Odor in Shar-Pei
Odor in SP can often be isolated to one of several areas:
- Mouth odor — usually due to dental problems, lip fold infections, chin infection, mouth tumors. Bad breath can also occur with kidney failure (uremic poisoning), dehydration, oral injuries, oral foreign objects or be diet related.
- Ear problems –yeast infections, bacterial infections, food and hay fever- type allergies.
- Eyes — associated with increased drainage due to entropion, mucopurulent discharge seen in keratoconjunctivitis sicca (“dry eye”), glaucoma, rubbing and itching the eyes related to allergic disease (hay fever, food) and increased tearing with prolapsed gland of the third eyelid (“cherry eye”).

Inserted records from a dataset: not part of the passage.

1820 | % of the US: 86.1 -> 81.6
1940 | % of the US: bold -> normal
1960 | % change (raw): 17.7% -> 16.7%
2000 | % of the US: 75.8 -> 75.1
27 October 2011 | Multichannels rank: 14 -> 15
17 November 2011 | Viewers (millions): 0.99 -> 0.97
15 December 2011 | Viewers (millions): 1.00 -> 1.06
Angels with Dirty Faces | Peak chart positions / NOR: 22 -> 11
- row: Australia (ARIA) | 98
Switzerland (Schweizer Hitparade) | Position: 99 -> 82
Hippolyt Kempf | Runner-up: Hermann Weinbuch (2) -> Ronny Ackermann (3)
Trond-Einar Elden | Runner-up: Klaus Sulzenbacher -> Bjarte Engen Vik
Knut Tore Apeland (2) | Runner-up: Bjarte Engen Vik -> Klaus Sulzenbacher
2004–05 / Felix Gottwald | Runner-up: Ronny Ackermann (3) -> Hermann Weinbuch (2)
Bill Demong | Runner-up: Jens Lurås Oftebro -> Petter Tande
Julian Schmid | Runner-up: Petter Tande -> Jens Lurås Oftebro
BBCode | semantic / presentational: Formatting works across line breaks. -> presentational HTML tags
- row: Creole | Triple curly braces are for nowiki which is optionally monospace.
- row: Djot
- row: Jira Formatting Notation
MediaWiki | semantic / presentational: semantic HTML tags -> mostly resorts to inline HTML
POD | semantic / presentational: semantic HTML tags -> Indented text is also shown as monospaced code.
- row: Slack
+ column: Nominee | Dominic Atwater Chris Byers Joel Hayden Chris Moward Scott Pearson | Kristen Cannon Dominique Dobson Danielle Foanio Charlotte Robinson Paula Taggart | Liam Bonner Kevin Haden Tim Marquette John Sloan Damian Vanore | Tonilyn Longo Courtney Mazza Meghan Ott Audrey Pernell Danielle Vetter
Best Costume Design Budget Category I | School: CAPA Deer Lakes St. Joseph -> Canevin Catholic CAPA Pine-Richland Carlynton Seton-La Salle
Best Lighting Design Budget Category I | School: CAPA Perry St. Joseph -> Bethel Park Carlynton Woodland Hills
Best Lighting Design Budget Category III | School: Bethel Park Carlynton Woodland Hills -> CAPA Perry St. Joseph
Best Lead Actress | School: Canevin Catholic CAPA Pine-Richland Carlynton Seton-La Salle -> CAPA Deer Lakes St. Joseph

- Skin problems — bacterial pyoderma (infections) and/or Malassezia (yeast) dermatitis. These are usually secondary to endocrine skin disease such as hypothyroidism, hay fever-type allergies, food allergies, nutritional problems, parasitic dermatitis as occurs in demodectic/sarcoptic mange and with flea problems. Infected bite wounds can be another common cause of odor to the skin especially noticeable a few days after a dog fight. Odor with skin disease is usually caused by the dog’s licking and chewing due to itching. Skin irritation due to any cause results in an increase in skin oil production. When the excess oil is broken down by organisms such as bacteria and yeast a “ranchid” odor is produced.
- Feet – often odor to the feet is secondary to the same problems as discussed under skin problems. The feet are a particular target for licking and chewing associated with allergic disease such as atopy (hay fever- type allergy) and food allergy.
- Perineum (anal area) – certainly there are “normal” odors associated with flatulence or gas. Abnormal odors can be associated with diarrhea, colitis, tumors around the rear end and especially anal gland problems such as abscesses, infection and impaction.
Lastly, some Shar-Pei, especially of the horsecoat variety, have a normal “hound dog” odor to them.